# Task to complete
Reproduce the passage of the Kevin Palmer article that begins at the words "American basketball player" and stops after "Texas A&M-Corpus Christi.".

# Source extract
- - - - - - -

American basketball player (born 1987)

Kevin Palmer (born June 21, 1987) is an American professional basketball player who last played for Akita Northern Happinets of the B.League.

==College career==
Palmer began his college career at Cecil College. After leading the team with 18 points per game and 80 3-pointers for the season he decided to transfer to Texas A&M-Corpus Christi.

During his senior year with the Texas A&M-Corpus Christi he averaged 19.7 points per game, 5.4 rebounds per game, and 2.4 steals per game.

===College statistics===

| Year | Team | GP | GS | MPG | FG% | 3P% | FT% | RPG | APG | SPG | BPG | PPG |
|---|---|---|---|---|---|---|---|---|---|---|---|---|
| 2008–09 | Tx A&M-CC | 33 | 33 | 29.9 | .427 | .310 | .809 | 5.15 | 2.85 | 2.61 | 0.55 | 18.15 |
| 2009–10 | Tx A&M-CC | 32 | 32 | 32.9 | .463 | .321 | .760 | 5.44 | 2.75 | 2.41 | 0.28 | 19.72 |
| Career |  | 65 | 65 | 31.4 | .445 | .315 | .783 | 5.29 | 2.80 | 2.51 | 0.42 | 18.92 |

===NCAA Special Events Stats===

| Year | Team | GP | GS | MPG | FG% | 3P% | FT% | RPG | APG | SPG | BPG | PPG |
|---|---|---|---|---|---|---|---|---|---|---|---|---|
| 2010 | Portsmouth Invitational Tournament | 3 |  | 25.20 | .366 | .267 | .833 | 7.7 | 1.7 | 3.7 | 2.3 | 13.0 |

===NCAA Awards & Honors===
- NABC All-District (23) First Team - 2009, 2010
- All-Southland First Team - 2009, 2010
- Southland All-Tournament Team - 2009
- Southland Newcomer of the Year - 2009

==Professional career==
On July 15, 2013, Palmer signed to play with Hapoel Eilat after playing for KAO Dramas during the 2012–13 season.

- - - - - - -

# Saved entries
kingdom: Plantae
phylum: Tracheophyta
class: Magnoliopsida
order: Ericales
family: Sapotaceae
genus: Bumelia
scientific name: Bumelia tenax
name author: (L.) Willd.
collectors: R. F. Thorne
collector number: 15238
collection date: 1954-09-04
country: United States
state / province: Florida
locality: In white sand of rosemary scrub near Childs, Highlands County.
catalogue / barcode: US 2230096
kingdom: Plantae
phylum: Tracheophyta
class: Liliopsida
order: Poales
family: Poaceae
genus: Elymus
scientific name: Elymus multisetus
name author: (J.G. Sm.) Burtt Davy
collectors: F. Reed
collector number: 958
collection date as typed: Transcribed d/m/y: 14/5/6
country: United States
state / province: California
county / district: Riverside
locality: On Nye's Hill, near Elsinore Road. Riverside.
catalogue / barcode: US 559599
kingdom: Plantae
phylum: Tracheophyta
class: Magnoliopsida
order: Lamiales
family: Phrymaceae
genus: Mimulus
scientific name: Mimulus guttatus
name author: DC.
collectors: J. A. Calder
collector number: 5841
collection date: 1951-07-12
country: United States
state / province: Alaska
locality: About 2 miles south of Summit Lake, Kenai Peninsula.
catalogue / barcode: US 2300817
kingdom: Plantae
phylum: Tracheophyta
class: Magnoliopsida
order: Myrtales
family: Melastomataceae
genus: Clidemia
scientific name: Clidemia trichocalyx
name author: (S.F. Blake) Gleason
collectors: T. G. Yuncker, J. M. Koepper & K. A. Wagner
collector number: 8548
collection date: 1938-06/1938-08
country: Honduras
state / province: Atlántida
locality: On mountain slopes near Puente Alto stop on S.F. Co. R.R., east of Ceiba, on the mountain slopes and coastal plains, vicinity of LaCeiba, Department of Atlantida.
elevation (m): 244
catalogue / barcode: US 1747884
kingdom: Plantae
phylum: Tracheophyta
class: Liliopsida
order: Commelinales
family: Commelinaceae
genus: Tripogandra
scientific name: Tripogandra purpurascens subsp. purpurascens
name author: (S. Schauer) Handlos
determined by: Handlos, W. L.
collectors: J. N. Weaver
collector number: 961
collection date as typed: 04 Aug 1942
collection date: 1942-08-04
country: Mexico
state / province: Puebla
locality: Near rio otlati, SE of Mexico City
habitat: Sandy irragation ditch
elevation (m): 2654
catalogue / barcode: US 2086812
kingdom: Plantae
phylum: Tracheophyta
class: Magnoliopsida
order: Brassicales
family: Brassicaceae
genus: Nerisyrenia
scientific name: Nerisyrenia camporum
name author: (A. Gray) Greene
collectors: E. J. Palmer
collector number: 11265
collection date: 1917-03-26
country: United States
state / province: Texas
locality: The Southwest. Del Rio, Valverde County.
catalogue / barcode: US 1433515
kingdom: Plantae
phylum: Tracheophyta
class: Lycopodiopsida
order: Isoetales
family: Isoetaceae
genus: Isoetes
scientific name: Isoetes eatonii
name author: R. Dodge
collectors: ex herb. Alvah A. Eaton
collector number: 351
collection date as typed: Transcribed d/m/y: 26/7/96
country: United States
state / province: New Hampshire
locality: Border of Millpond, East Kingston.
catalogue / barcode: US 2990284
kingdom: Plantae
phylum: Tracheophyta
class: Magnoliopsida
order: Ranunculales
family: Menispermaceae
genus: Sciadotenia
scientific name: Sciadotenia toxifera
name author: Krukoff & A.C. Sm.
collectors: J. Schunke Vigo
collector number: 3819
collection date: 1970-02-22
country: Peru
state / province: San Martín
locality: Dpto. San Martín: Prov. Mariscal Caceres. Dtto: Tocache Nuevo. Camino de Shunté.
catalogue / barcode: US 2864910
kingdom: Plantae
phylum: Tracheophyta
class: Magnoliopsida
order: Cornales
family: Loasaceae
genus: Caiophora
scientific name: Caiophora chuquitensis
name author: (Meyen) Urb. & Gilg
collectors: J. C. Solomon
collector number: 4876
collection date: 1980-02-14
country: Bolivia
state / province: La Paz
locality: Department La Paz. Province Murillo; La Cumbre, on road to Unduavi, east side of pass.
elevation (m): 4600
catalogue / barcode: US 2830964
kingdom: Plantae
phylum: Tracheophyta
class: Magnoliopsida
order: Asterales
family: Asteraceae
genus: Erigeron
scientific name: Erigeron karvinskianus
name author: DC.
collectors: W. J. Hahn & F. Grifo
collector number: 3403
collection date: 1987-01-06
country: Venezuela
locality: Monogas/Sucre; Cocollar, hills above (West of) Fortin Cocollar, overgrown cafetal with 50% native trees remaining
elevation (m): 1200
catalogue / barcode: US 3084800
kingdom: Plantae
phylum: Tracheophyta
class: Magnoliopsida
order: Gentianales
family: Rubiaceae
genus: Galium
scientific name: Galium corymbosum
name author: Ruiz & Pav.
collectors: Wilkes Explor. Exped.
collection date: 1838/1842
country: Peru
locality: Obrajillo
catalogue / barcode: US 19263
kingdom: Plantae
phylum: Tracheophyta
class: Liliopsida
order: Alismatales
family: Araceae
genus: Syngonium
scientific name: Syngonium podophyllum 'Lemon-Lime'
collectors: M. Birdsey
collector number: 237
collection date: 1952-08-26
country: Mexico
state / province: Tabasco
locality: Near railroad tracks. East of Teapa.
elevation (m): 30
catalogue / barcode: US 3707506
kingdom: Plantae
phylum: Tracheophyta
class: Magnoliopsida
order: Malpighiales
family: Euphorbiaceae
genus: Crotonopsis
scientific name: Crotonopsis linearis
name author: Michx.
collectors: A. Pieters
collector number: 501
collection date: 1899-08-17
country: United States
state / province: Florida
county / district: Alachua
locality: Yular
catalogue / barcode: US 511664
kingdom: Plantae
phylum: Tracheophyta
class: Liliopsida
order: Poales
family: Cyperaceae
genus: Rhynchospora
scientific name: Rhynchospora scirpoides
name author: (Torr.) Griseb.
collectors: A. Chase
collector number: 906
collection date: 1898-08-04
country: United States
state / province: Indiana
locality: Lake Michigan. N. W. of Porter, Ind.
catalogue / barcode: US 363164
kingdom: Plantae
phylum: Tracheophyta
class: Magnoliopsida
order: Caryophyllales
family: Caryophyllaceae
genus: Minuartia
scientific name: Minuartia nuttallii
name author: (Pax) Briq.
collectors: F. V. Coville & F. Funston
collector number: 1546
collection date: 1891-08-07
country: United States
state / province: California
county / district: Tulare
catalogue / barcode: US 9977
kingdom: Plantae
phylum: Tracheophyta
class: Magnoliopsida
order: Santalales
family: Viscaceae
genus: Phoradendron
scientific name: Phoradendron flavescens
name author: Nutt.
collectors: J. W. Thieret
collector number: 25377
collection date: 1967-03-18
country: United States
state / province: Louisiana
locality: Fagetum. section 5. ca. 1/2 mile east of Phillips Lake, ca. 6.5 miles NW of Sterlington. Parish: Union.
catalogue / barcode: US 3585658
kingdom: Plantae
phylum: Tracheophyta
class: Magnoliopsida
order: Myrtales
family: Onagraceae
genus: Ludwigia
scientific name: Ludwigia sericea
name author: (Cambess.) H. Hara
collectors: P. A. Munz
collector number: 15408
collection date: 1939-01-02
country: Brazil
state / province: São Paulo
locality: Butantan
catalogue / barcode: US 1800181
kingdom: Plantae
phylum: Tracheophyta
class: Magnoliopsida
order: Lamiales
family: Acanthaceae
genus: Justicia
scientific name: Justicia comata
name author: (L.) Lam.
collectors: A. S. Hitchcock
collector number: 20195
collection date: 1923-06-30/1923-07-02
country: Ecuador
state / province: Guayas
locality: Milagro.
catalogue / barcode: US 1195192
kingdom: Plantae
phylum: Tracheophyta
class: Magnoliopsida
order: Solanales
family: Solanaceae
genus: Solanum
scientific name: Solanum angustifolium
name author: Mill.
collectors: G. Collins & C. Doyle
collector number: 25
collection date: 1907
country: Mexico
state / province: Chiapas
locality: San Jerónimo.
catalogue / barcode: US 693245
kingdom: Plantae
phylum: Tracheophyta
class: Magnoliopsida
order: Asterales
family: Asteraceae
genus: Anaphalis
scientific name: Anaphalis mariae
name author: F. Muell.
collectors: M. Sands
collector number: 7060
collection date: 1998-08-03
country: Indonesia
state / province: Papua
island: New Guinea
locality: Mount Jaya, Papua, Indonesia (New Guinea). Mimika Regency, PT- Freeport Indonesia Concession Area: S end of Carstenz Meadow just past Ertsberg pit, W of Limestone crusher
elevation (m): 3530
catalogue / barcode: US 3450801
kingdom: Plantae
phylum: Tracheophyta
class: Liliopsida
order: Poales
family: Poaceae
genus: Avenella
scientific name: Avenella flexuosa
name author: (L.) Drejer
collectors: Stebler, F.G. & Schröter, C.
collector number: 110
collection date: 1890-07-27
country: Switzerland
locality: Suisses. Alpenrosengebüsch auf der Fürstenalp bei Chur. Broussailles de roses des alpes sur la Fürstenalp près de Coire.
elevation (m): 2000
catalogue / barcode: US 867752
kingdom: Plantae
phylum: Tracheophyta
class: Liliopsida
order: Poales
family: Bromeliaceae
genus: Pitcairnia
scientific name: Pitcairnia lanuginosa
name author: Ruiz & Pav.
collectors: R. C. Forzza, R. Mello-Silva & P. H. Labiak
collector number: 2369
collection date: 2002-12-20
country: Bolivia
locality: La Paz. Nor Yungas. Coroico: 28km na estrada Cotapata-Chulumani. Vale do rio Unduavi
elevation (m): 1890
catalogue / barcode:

- - - - - - -

# Exercise answer
American basketball player (born 1987)

Kevin Palmer (born June 21, 1987) is an American professional basketball player who last played for Akita Northern Happinets of the B.League.

==College career==
Palmer began his college career at Cecil College. After leading the team with 18 points per game and 80 3-pointers for the season he decided to transfer to Texas A&M-Corpus Christi.